Amtrak Maintenance Tops $38 Billion Creating Jobs From Harlem To The Hudson

May 4, 2017

The busiest U.S. passenger rail route needs $38 billion to stay in good working order, a 36% jump over the estimate just a year ago, according to a group that oversees the Northeast Corridor.

Though Amtrak and the regional railroads that use its tracks have pledged $3.3 billion for infrastructure over five years, that won’t go toward the backlog of projects needed to refurbish signals and power systems, replace bridges and build a new Hudson River tunnel connecting New York and New Jersey, according to a five-year capital-investment plan released Thursday by the Northeast Corridor Commission.

All told, 820,000 daily riders—two-thirds of them commuters using New Jersey Transit, Metro-North and the Long Island Rail Road—are at risk of increased service interruptions or even failure of the entire 457-mile Boston-to-Washington route. Last fiscal year, 11% of trains using the line were late or canceled.

“The corridor’s aging infrastructure is already subject to service disruptions caused by infrastructure failures, rail-traffic congestion and other factors that cost the economy $500 million per year in lost productivity,” Connecticut Transportation Commissioner James Redeker, co-chairman of the commission, wrote in the report. A shutdown of the entire route could have a $100 million daily impact on the U.S. economy, he wrote.

The panel was created in 2008 by Congress to develop recommendations for the network. It comprises transportation officials from each of the Northeast Corridor states, Amtrak and the U.S. Transportation Department.

Delayed work is taking a toll on passengers at Amtrak’s New York Pennsylvania Station, its busiest, where two derailments in March and April required emergency repairs that upended commuter and regional service for days. After the mishap, Amtrak announced a stepped-up maintenance schedule that is resulting in regular New Jersey Transit delays of 15 minutes or more on weekdays, and twice that on weekends.

Starting in July, Amtrak has proposed a project schedule that would cause 44 days of major disruptions over two months, according to a preliminary plan obtained by Bloomberg. Amtrak and its tenant railroads say the schedule is in flux, and they are working together to minimize inconvenience.

The existing Hudson River tunnel was built in 1910, and Amtrak leadership has said it has less than 20 years of serviceable life left. Repairs from Hurricane Sandy will require those tubes to be taken out of service for extended periods, and won’t begin until the opening of a new tunnel, part of Amtrak’s $24 billion Gateway project. About 25% of Amtrak’s repair backlog—$10 billion—is for Gateway, according to the report.

“Without sufficient investment to begin to address the state-of-good-repair backlog, the NEC will eventually fail to support existing service,” according to the commission’s report.

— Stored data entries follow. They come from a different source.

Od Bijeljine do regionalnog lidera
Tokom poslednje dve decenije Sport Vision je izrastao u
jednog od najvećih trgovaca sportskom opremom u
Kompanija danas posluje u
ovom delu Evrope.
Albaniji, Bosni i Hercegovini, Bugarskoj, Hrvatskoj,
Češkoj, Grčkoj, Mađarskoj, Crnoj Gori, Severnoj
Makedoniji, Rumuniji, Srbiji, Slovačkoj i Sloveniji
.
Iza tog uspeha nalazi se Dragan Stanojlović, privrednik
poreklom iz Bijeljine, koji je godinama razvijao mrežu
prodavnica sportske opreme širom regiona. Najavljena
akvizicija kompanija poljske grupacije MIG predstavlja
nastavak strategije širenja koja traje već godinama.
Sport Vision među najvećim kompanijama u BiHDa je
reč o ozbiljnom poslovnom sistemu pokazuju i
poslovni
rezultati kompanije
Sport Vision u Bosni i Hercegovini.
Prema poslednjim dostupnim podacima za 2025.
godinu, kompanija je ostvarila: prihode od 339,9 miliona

New Jersey Governor Chris Christie, a Republican, in 2010 canceled construction on another Hudson River tunnel, which would have opened in 2018, over design criticisms and potential cost overruns to be paid by New Jerseyans.

He since has raised New Jersey Transit fares twice and drained $2.94 billion from its capital budget over seven years to pay for operations. Last year, New Jersey Transit, the nation’s second-busiest commuter railroad after the Long Island Rail Road, logged the most accidents among its peers, federal records show. In 2015, according to the most recent available data, New Jersey Transit reported the most breakdowns.